For her first solo show at a UK institution, the Brussels-based Beninese artist Pélagie Gbaguidi (b. 1965) presents De-Fossilization of the Look curated by Daria Khan.
Brussels-based Beninese artist Pélagie Gbaguidi’s practice spreads across painting, drawing, performance and social practice. For her first solo show at a UK institution, the artist presents works from the series De-fossilization of the Look (2018) created in dialogue with Piero della Francesca’s Madonna del Parto (after 1457). This early Renaissance depiction of the Madonna features unorthodox iconography: the pregnant Madonna’s dress is undone, exposing an undergarment; her face and posture convey fatigue. Gbaguidi scrutinises this imagery via a series of automatic drawings and paintings, pondering on the depiction of sacralised motherhood and woman’s place and agency in the patriarchal society.
Gbaguidi subverts the Renaissance tradition of linear perspective with a fisheye lens: she grasps all at the same time, enveloping her subjects and dissecting them into fibres, as if looking at them from within. The artist states: “I draw without perspective: my perspective is a perspective of a child, of a bird, of an insect, and of a fish”.
The exhibition also features works on paper from Les Vieilles (2016) (Old Women) series, consisting of 15 drawings and a new site-specific painting on the back wall of the gallery. This series reflects on the invisibility of elderly women in society, their untold stories and unacknowledged wisdom.

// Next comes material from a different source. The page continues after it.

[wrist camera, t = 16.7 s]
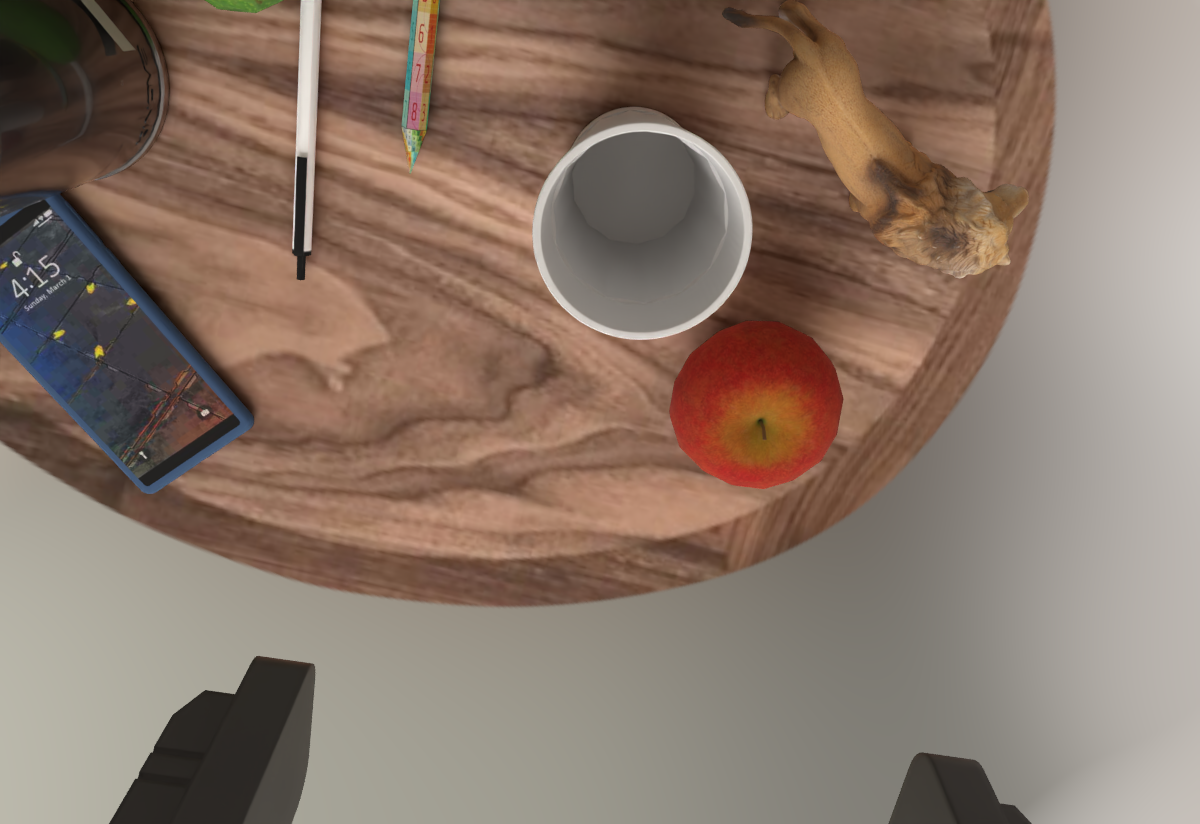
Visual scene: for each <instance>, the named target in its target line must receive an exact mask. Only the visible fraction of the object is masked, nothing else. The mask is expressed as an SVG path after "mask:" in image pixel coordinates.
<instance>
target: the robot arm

Cherishing her connection to animistic and matriarchal perceptions of the world, intrinsic to Benin’s pre-colonial culture, Gbaguidi transmits an animated spirit of inherited ancestral and contemporary impressions.
In the first floor room of Mimosa House, Gbaguidi invites visitors to take part in the making of a collective gesture by choosing a piece of fabric and stitching a button to it, as a symbol of collective repair.
At the preview, between 6:30–8:30pm on Thursday 22 June, the exhibition will be activated through a vocalisation by the mezzo-soprano Clotilde Van Dieren.